I think you've mistaken directness for lack of care. What @Ragdoll Circus means by building a narrative is that you've told yourself the "story" of what happened in such a way as to point to abuse. It's there in the language you use, which elicits an emotional rather than a rational/cognitive response and the way you describe it in the third person. A good example of your use of language is in the part I quoted before.
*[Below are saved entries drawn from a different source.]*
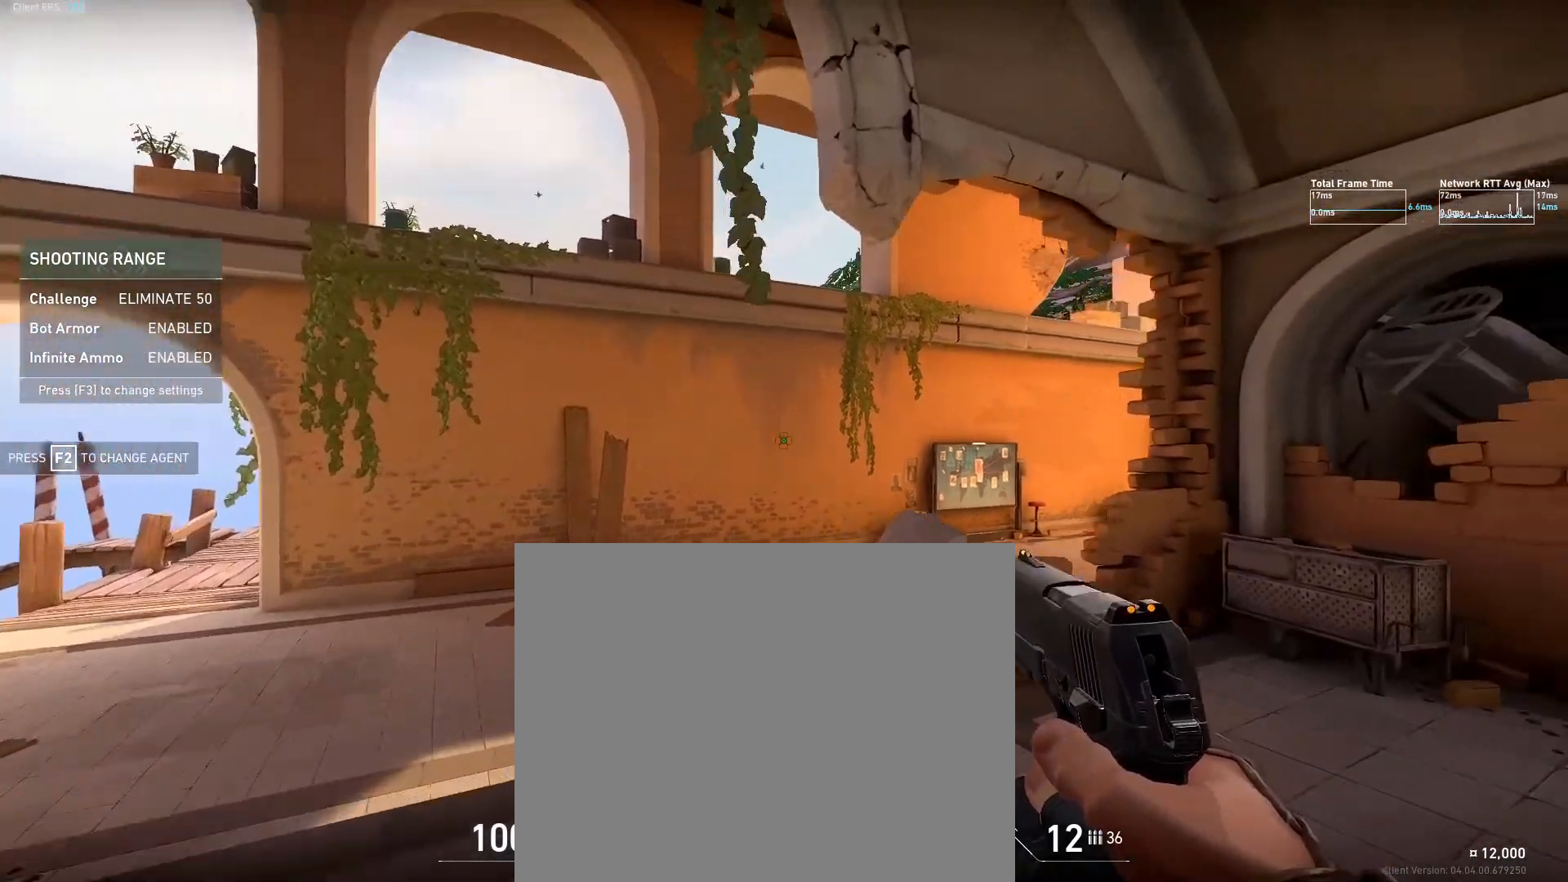
{"buttons": [], "left_stick": "left", "right_stick": "right", "events": [[50, "right_stick", "right"], [283, "left_stick", "left"], [333, "right_stick", "center"], [417, "right_stick", "right"]]}
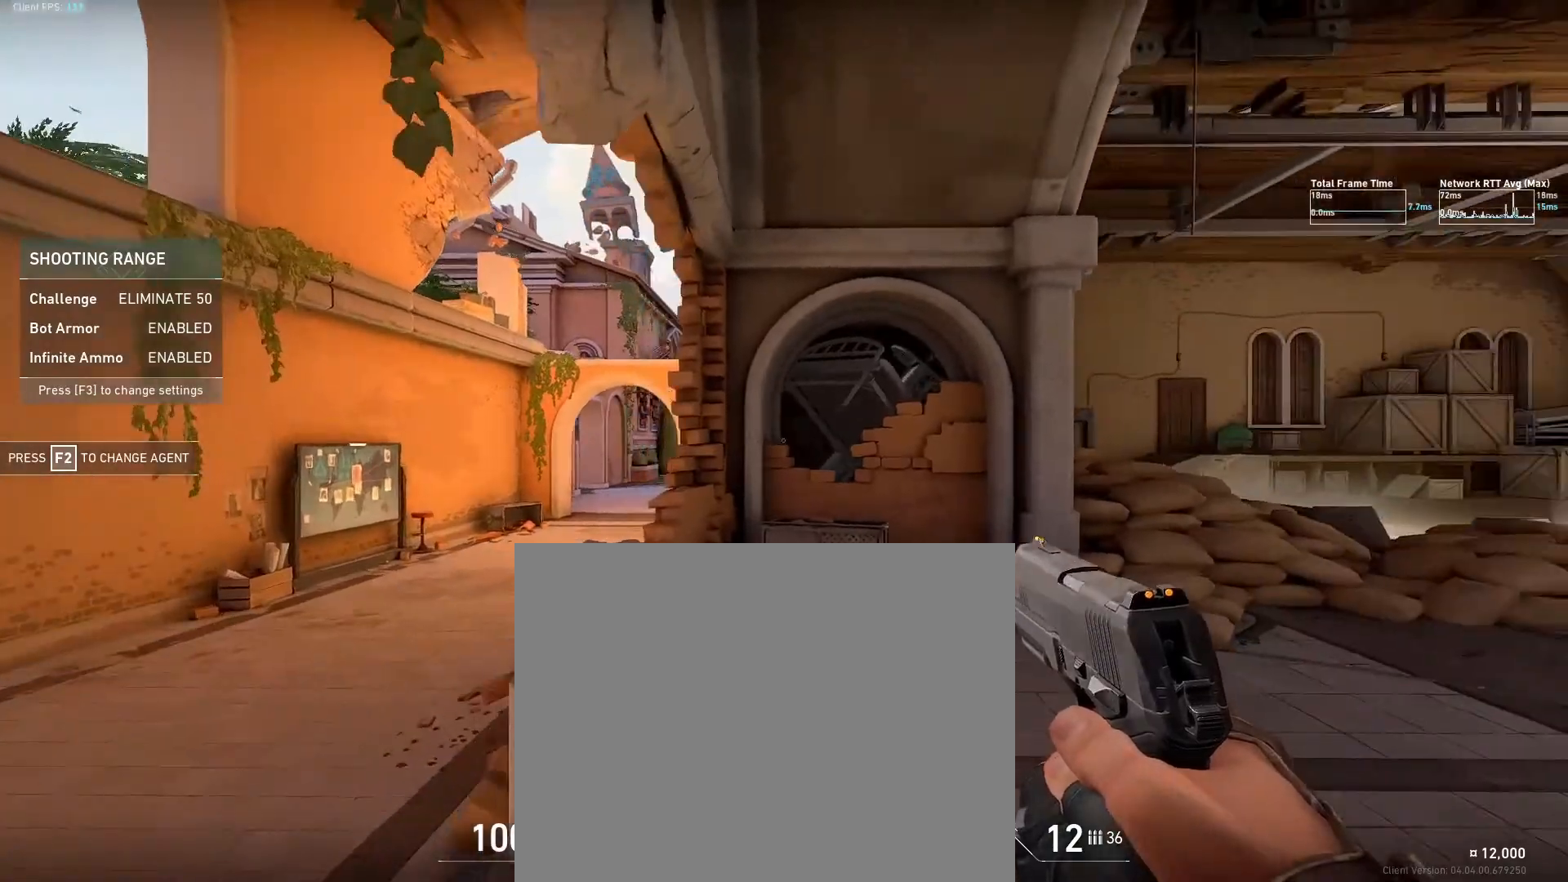
{"buttons": [], "left_stick": "right", "right_stick": "left", "events": [[33, "right_stick", "center"], [283, "left_stick", "right"], [283, "right_stick", "left"]]}
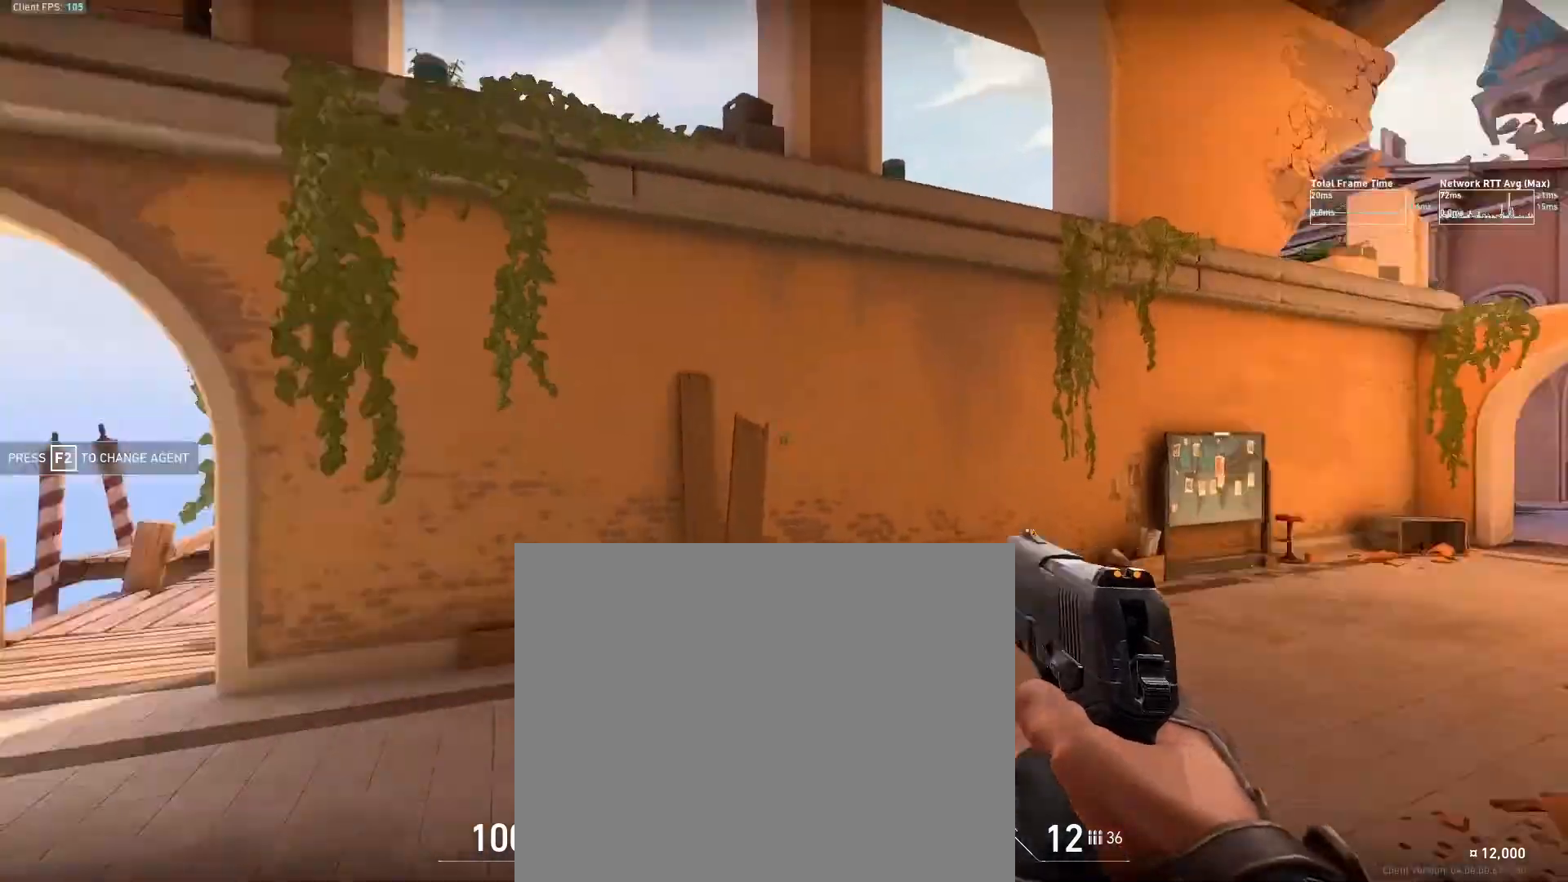
{"buttons": [], "left_stick": "up-left", "right_stick": "center", "events": [[317, "right_stick", "center"], [350, "left_stick", "center"], [483, "left_stick", "up-left"]]}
While I might question the wisdom of bringing guys back to the house for sex when you've got tiny children, the kids were sleeping, she had sex, the guys left to take you home, the kids were sleeping and knew nothing about it.You guys need to ease up
Using emotive language about the woman's acceptable behaviour (having sex while her children were sleeping - isn't that when most parents have sex) takes people to a place where they think "if she would do that terrible thing what else is she capable of", when she hasn't actually done a terrible thing. The other part of that is that consensual sex with an adult, threesomes, one night stands, whatever kind of sex it was, doesn't equal someone then being capable of rape or sexual assault, which you point to with your use of language (e.g. The idea that stopping at a cemetery with a young person in the car means something sinister rather that it generally being the one place you'll be able to stop on a country road).
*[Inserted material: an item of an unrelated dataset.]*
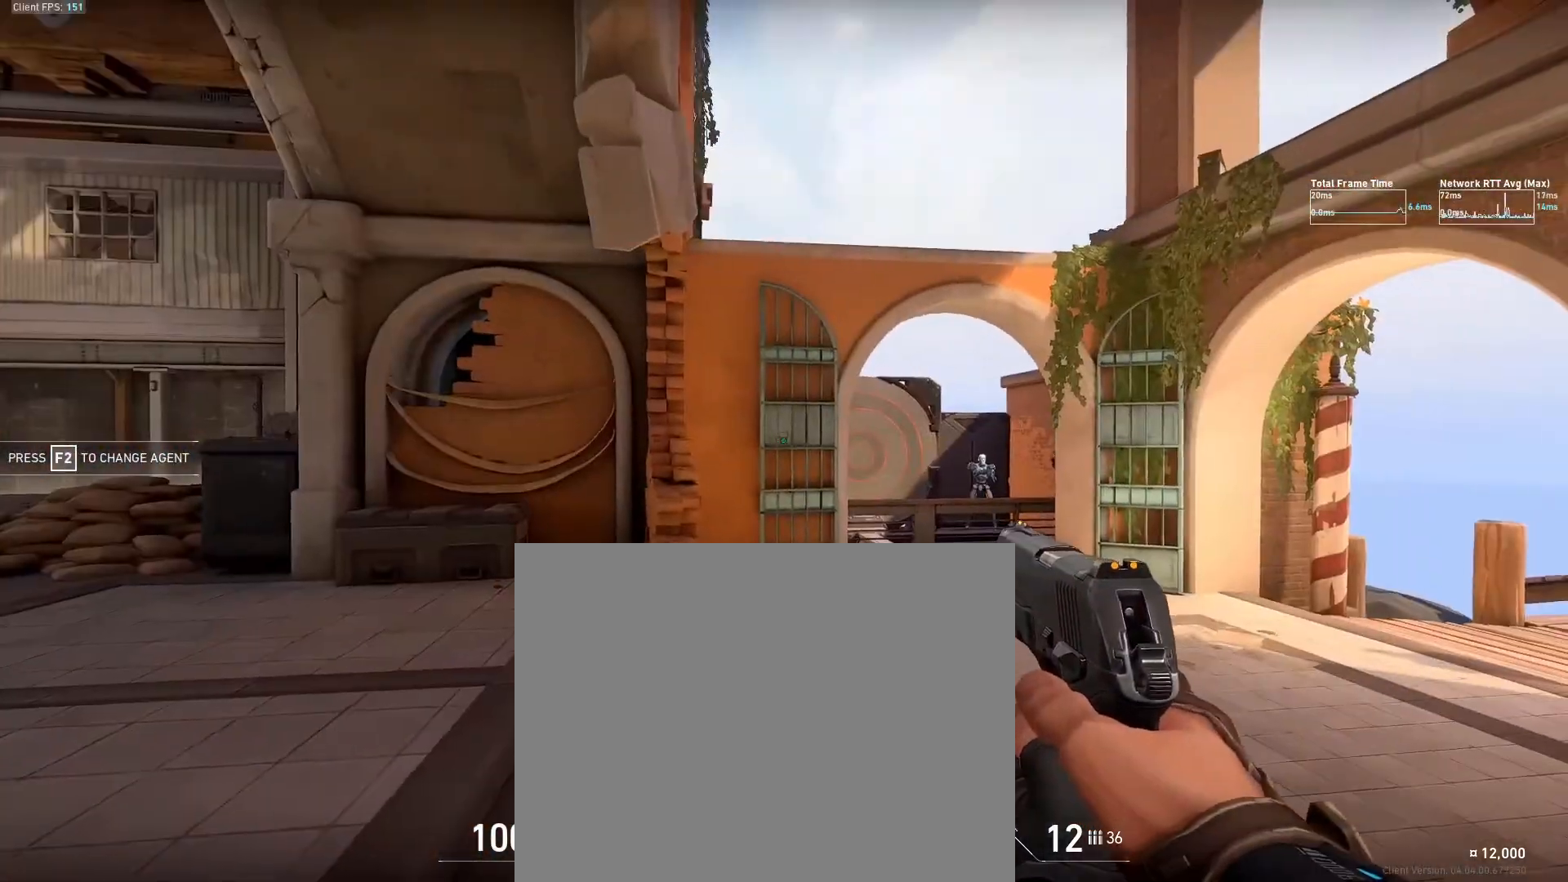
{"buttons": [], "left_stick": "left", "right_stick": "center", "events": [[83, "left_stick", "left"], [217, "left_stick", "center"], [283, "left_stick", "right"], [417, "left_stick", "center"], [483, "left_stick", "left"]]}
People telling their actual trauma history generally don't need to use language to bring out a reaction in the reader, the reaction comes because the story was so awful. And putting yourself in the third person makes it much harder to connect with what you've written. It sounds like you were scared, being taken to a remote house to look after kids you don't know for someone you don't know is all kinds of scary in and of itself. Filling in the gaps isn't helpful though, when it takes you to a place of searching for something that may really not have happened.
It's clear you have actual trauma to deal with and that's what I'd be working on. Are you still living at home with your parents? Parental substance misuse is horrible and can lead to really neglectful abusive parenting, and you have a rape that you are aware of. Work on those issues and, if there's anything else to remember, it'll come in time.